Felt like a prize plonker stepping on to the underground in the morning with a bunch of stolen flowers tucked under my suit. I think the person sitting opposite was sniggering at me over his copy of
Metro.

He would have sniggered even more if he'd known what was going to happen later. By some nasty quirk of fate I walk into the lift at exactly the same time as Leila. There are just the three of us: Leila, me and the drooping
Prunus subhirtella
.

‘Are you going down?' she asks.

Don't say, ‘Only if you press the right buttons.' Don't say, ‘Only if you press the right buttons. Don't say, ‘Only if you press the right buttons.'

‘Only if you press the right buttons.'

‘I'm sorry?'

‘Sorry?'

‘I didn't hear what you said.' Her voice is a Galaxy bar advert of pure silk.

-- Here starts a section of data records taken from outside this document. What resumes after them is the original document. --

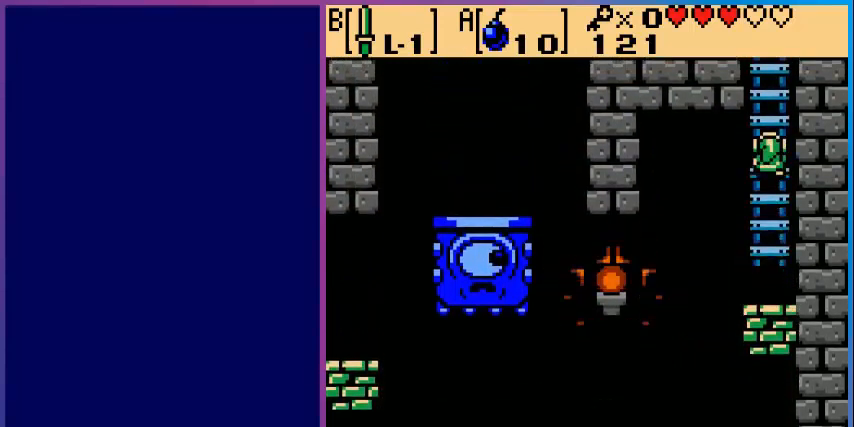
{"buttons": [], "events": [[520, "DPAD_UP", "up"]]}
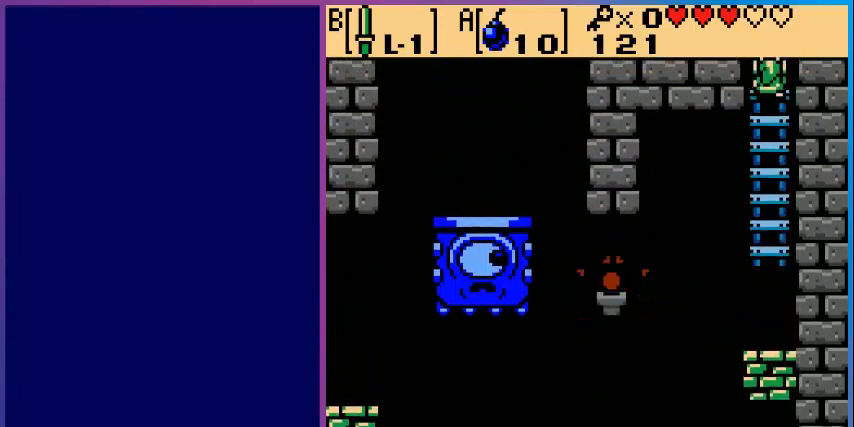
{"buttons": [], "events": []}
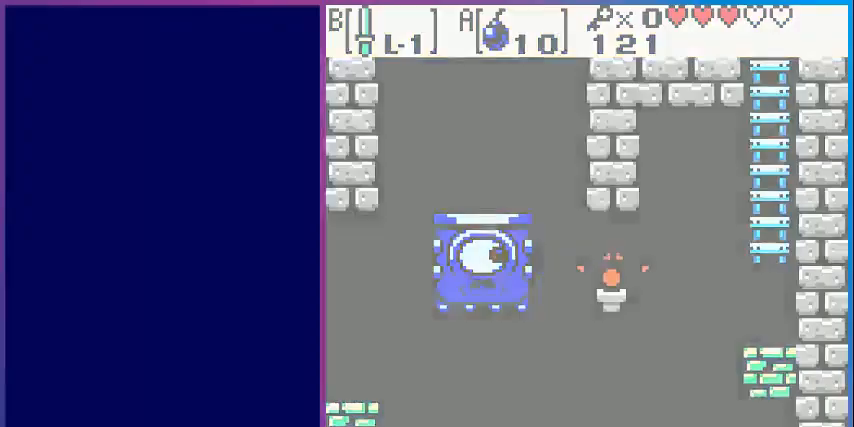
{"buttons": [], "events": []}
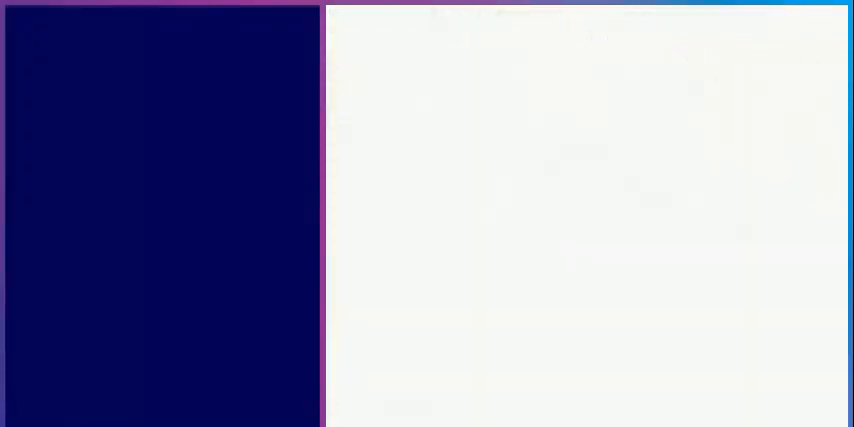
{"buttons": ["DPAD_LEFT"], "events": [[160, "DPAD_LEFT", "down"]]}
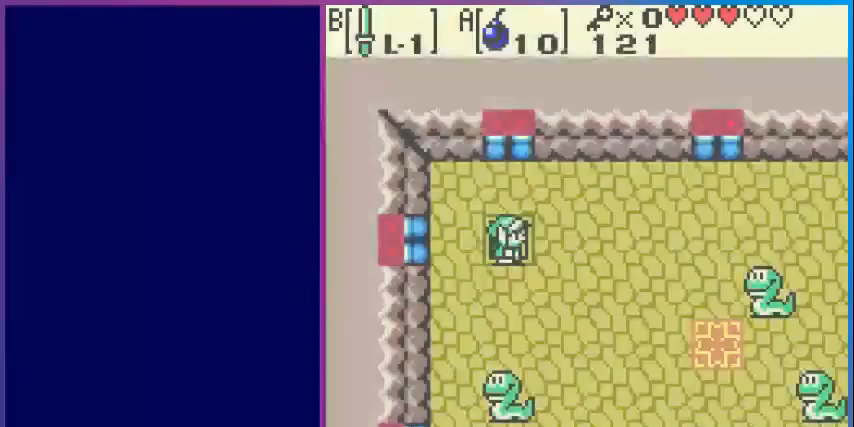
{"buttons": ["DPAD_LEFT"], "events": []}
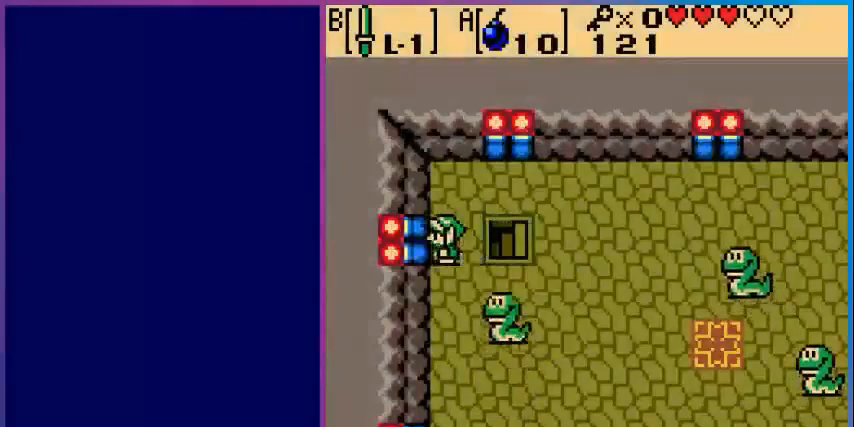
{"buttons": ["B"], "events": [[80, "DPAD_LEFT", "up"], [160, "DPAD_RIGHT", "down"], [240, "B", "down"], [240, "DPAD_RIGHT", "up"], [320, "B", "up"], [440, "B", "down"]]}
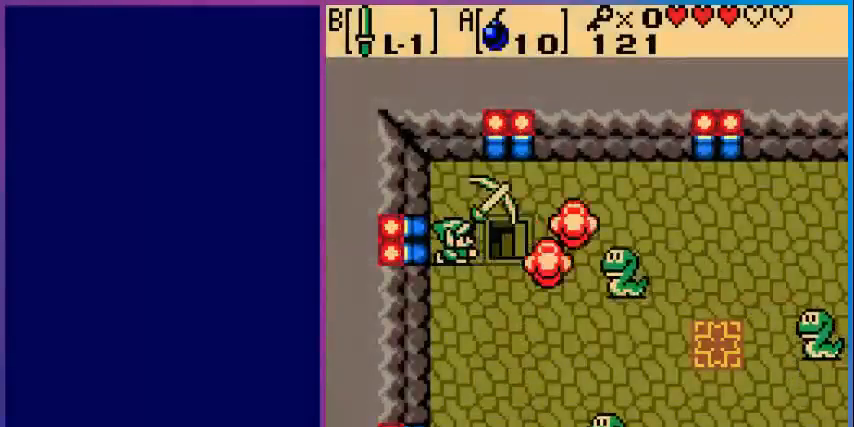
{"buttons": [], "events": [[40, "B", "up"], [160, "B", "down"], [240, "B", "up"], [360, "B", "down"], [480, "B", "up"]]}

She genuinely didn't hear.

‘Erm Yep, free breakfast in the basement for me, too.'

Free breakfast. Pure bloody Noël Coward
.

She smiles. It's like someone has turned up a wattage dial in her back. She glows. I'm glowing, too — with sweat. I try to smile back, wrinkling up my forehead so she can't see the beginnings of my receding hairline.

‘Flowers for the canteen ladies?' She motions to the dripping bunch, which is forming a small puddle between us on the lift floor, a little love loch of my awkwardness.